Expression of constitutive androstane receptor, hepatic nuclear factor 4 alpha, and P450 oxidoreductase genes determines interindividual variability in basal expression and activity of a broad scope of xenobiotic metabolism genes in the human liver.

ABSTRACT

Identification of genetic variation predictive of clearance rate of a wide variety of prescription drugs could lead to cost-effective personalized medicine. Here we identify regulatory genes whose variable expression level among individuals may have widespread effects upon clearance rate of a variety of drugs.
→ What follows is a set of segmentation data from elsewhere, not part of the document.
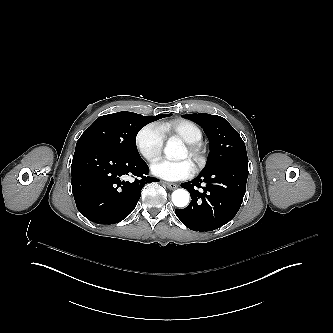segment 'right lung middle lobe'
I'll return each instance as SVG.
<instances>
[{"label":"right lung middle lobe","instance_id":"obj_1","mask_svg":"<svg viewBox=\"0 0 333 333\" xmlns=\"http://www.w3.org/2000/svg\"><path fill=\"white\" fill-rule=\"evenodd\" d=\"M170 115L151 117L126 111L103 115L84 131L76 145L95 143L118 156L138 159L140 155L135 140L139 130L152 121Z\"/></svg>","mask_w":333,"mask_h":333}]
</instances>
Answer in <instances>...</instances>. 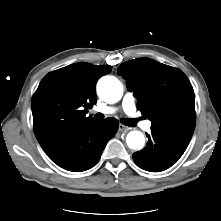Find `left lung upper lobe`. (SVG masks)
<instances>
[{
	"label": "left lung upper lobe",
	"instance_id": "left-lung-upper-lobe-1",
	"mask_svg": "<svg viewBox=\"0 0 221 221\" xmlns=\"http://www.w3.org/2000/svg\"><path fill=\"white\" fill-rule=\"evenodd\" d=\"M118 75L126 80L144 117L152 121L151 131L188 146L195 129V97L187 76L149 58L122 63Z\"/></svg>",
	"mask_w": 221,
	"mask_h": 221
}]
</instances>
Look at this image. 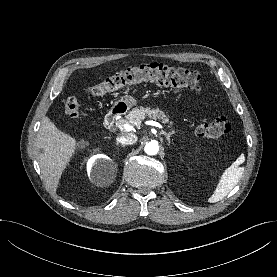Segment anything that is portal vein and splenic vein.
Returning <instances> with one entry per match:
<instances>
[{
	"mask_svg": "<svg viewBox=\"0 0 277 277\" xmlns=\"http://www.w3.org/2000/svg\"><path fill=\"white\" fill-rule=\"evenodd\" d=\"M146 123L149 124V125L158 127V128H160V129L163 128V126H162L160 123L156 122V121L149 120V121H147ZM118 127H119V129L124 130V131H131L132 128H133V127H132L131 125H129V124L119 125Z\"/></svg>",
	"mask_w": 277,
	"mask_h": 277,
	"instance_id": "1",
	"label": "portal vein and splenic vein"
}]
</instances>
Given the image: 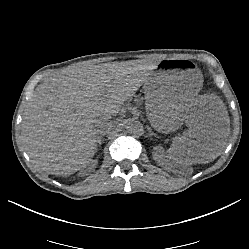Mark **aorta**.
I'll return each mask as SVG.
<instances>
[{
    "label": "aorta",
    "mask_w": 249,
    "mask_h": 249,
    "mask_svg": "<svg viewBox=\"0 0 249 249\" xmlns=\"http://www.w3.org/2000/svg\"><path fill=\"white\" fill-rule=\"evenodd\" d=\"M125 128L130 134L139 135L143 129L142 124L135 118L126 121Z\"/></svg>",
    "instance_id": "obj_1"
}]
</instances>
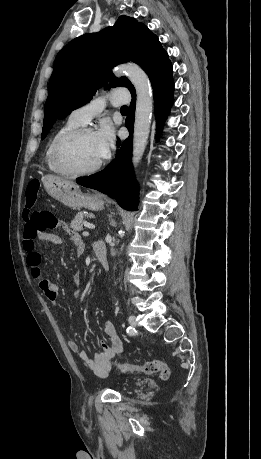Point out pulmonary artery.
<instances>
[{"instance_id": "e3ab8cb5", "label": "pulmonary artery", "mask_w": 261, "mask_h": 459, "mask_svg": "<svg viewBox=\"0 0 261 459\" xmlns=\"http://www.w3.org/2000/svg\"><path fill=\"white\" fill-rule=\"evenodd\" d=\"M128 100L129 97L125 90L113 89L106 94L95 97L87 104L73 110L70 114V118L81 125H85L94 116L98 115L105 108L107 103L118 106L125 104Z\"/></svg>"}]
</instances>
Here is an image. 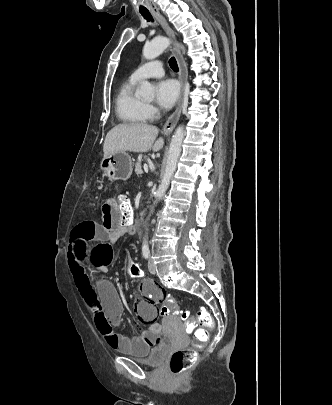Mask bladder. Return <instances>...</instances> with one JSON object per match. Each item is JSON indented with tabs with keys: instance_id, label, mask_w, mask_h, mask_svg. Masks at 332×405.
<instances>
[{
	"instance_id": "31cf9c89",
	"label": "bladder",
	"mask_w": 332,
	"mask_h": 405,
	"mask_svg": "<svg viewBox=\"0 0 332 405\" xmlns=\"http://www.w3.org/2000/svg\"><path fill=\"white\" fill-rule=\"evenodd\" d=\"M120 352L137 361L155 366L161 364L165 360L167 355V345L164 342H158L145 347L144 351L141 353L133 349L121 350Z\"/></svg>"
}]
</instances>
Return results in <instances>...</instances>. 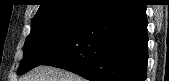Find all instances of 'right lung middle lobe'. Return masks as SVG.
Listing matches in <instances>:
<instances>
[{
    "label": "right lung middle lobe",
    "mask_w": 169,
    "mask_h": 81,
    "mask_svg": "<svg viewBox=\"0 0 169 81\" xmlns=\"http://www.w3.org/2000/svg\"><path fill=\"white\" fill-rule=\"evenodd\" d=\"M88 20V18L61 15L41 18L31 23V32L24 44V57L18 74L40 65L60 49Z\"/></svg>",
    "instance_id": "right-lung-middle-lobe-1"
}]
</instances>
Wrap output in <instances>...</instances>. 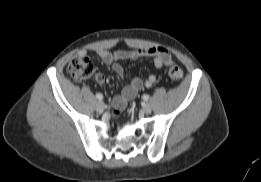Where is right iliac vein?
I'll use <instances>...</instances> for the list:
<instances>
[{
	"label": "right iliac vein",
	"mask_w": 261,
	"mask_h": 182,
	"mask_svg": "<svg viewBox=\"0 0 261 182\" xmlns=\"http://www.w3.org/2000/svg\"><path fill=\"white\" fill-rule=\"evenodd\" d=\"M104 109H105V105L102 101H99V102L96 103V110L98 112H103Z\"/></svg>",
	"instance_id": "obj_1"
}]
</instances>
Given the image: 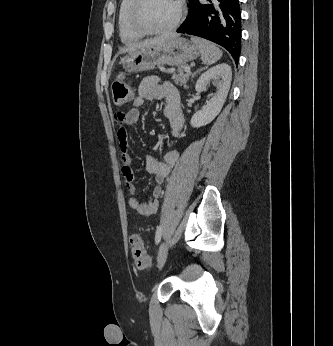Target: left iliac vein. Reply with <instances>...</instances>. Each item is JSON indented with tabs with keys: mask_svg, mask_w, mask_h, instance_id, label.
Returning <instances> with one entry per match:
<instances>
[{
	"mask_svg": "<svg viewBox=\"0 0 333 346\" xmlns=\"http://www.w3.org/2000/svg\"><path fill=\"white\" fill-rule=\"evenodd\" d=\"M167 255H168V243L163 242L159 247L158 255H157V266L159 269L164 265Z\"/></svg>",
	"mask_w": 333,
	"mask_h": 346,
	"instance_id": "4c4485c4",
	"label": "left iliac vein"
}]
</instances>
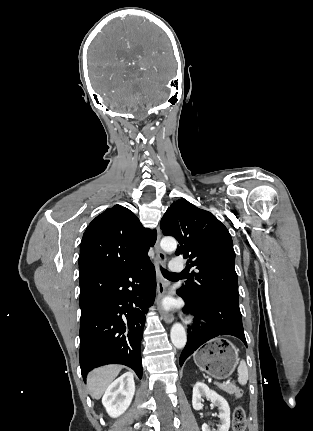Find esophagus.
I'll use <instances>...</instances> for the list:
<instances>
[{"instance_id": "obj_1", "label": "esophagus", "mask_w": 313, "mask_h": 431, "mask_svg": "<svg viewBox=\"0 0 313 431\" xmlns=\"http://www.w3.org/2000/svg\"><path fill=\"white\" fill-rule=\"evenodd\" d=\"M160 238H161V231H160V228L158 227L157 239L154 245L155 253H156L155 269H156V277H157V307L162 319L169 324V323H172L173 321V315L171 313L165 312L161 305V300L166 292L167 283L164 277L162 276V273L160 270V267L164 266L166 263V255L160 248V244H159Z\"/></svg>"}]
</instances>
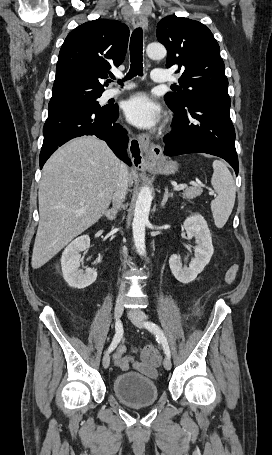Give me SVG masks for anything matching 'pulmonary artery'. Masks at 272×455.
Listing matches in <instances>:
<instances>
[{
  "instance_id": "pulmonary-artery-1",
  "label": "pulmonary artery",
  "mask_w": 272,
  "mask_h": 455,
  "mask_svg": "<svg viewBox=\"0 0 272 455\" xmlns=\"http://www.w3.org/2000/svg\"><path fill=\"white\" fill-rule=\"evenodd\" d=\"M152 80L156 83H166L169 81V75L168 73L165 71V70H162V69H154L152 71ZM131 88V85H127L123 88H111V89H108L107 91H105V93L103 94V98L104 99H110V98H113L119 94H121L122 92L128 90Z\"/></svg>"
}]
</instances>
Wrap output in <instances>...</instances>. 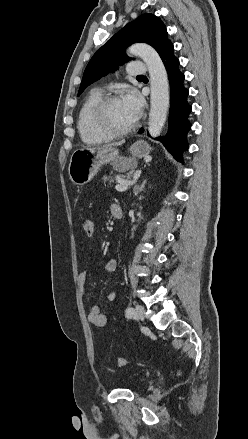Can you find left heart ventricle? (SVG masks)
I'll return each instance as SVG.
<instances>
[{
    "label": "left heart ventricle",
    "mask_w": 248,
    "mask_h": 439,
    "mask_svg": "<svg viewBox=\"0 0 248 439\" xmlns=\"http://www.w3.org/2000/svg\"><path fill=\"white\" fill-rule=\"evenodd\" d=\"M107 116L110 125L117 129L127 128L135 122V119L121 99L110 104Z\"/></svg>",
    "instance_id": "obj_1"
}]
</instances>
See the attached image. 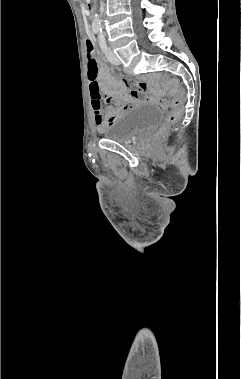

Twenty liver samples with variable CYP3A activity were profiled for expression level and activity of xenobiotic metabolism genes as well as genes involved in the regulation thereof. Regulatory genes whose expression level accounted for the highest degree of collinearity among expression levels of xenobiotic metabolism genes were identified as possible master regulators of drug clearance rate. Significant linear correlations (p < 0.05) were identified among mRNA levels of CYP2A6, CYP2B6, CYP2C8, CYP2C9, CYP2C19, MRP2, OATP2, P450 oxidoreductase (POR), and UDP-glucuronosyltranferase 1A1, suggesting that these xenobiotic metabolism genes are coregulated at the transcriptional level. Using partial regression analysis, constitutive androstane receptor (CAR) and hepatic nuclear factor 4 alpha (HNF4 alpha) were identified as the nuclear receptors whose expression levels are most strongly associated with expression of coregulated xenobiotic metabolism genes. POR expression level, which is also associated with CAR and HNF4 alpha expression level, was found to be strongly associated with the activity of many cytochromes P450. Thus, interindividual variation in the expression level of CAR, HNF4 alpha, and POR probably determines variation in expression and activity of a broad scope of xenobiotic metabolism genes and, accordingly, clearance rate of a variety of xenobiotics. Identification of polymorphisms in these candidate master regulator genes that account for their variable expression among individuals may yield readily detectable biomarkers that could serve as predictors of xenobiotic clearance rate.